Through the use of computer-generated effects, buildings fold like cardboard, cars drive upside down and the only way you can wake up within the dream is death. You never know who anyone is, what their goals are, who they work for or what they’re doing.

Since there’s nothing to act, the cast doesn’t bother. Ambushed by mercenaries or broadsided by a freight train, it’s the easiest kind of movie to make, because all you have to do is strike poses and change expressions. I have no idea what the market is for this jabbering twaddle—probably people who fritter away their time playing video games.

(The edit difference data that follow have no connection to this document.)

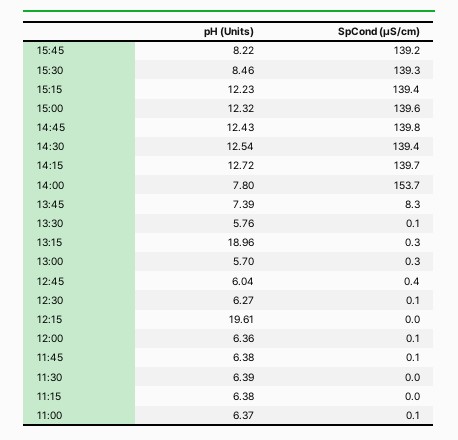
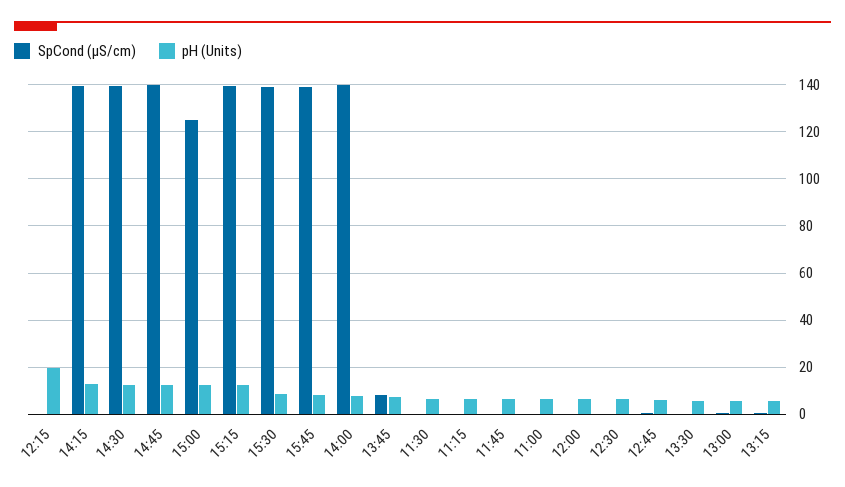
SpCond (µS/cm), 15:00: 139.6 -> 125
SpCond (µS/cm), 14:00: 153.7 -> 140
pH (Units), 13:15: 18.96 -> 5

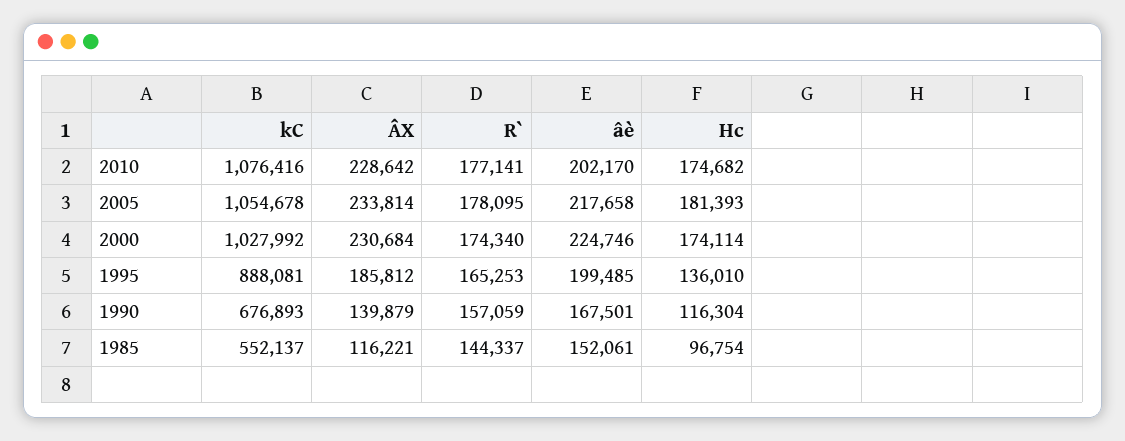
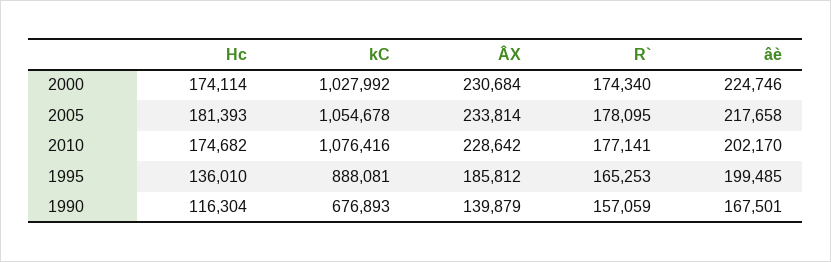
kC, 1985: 552137 -> none
ÂX, 1985: 116221 -> none
R`, 1985: 144337 -> none
âè, 1985: 152061 -> none
Hc, 1985: 96754 -> none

Nolan labors over turning out arty horror films and sci-fi action thrillers with pretensions to alternate reality, but he’s clueless about how to deal with reality, honest emotions or relevant issues. Inception is the kind of pretentious perplexity in which one or two reels could be transposed, or even projected backward, and nobody would know the difference. It’s what we’ve come to expect from summer movies in general and Nolan’s movies in particular, but I keep wondering: Can he do anything of more lasting value? He’s got vision, but creating jigsaw puzzles nobody can figure out and using actors as puppets saying idiotic things, dwarfed by sets like sliding Tinker Toys, doesn’t seem like much of an accomplishment to me.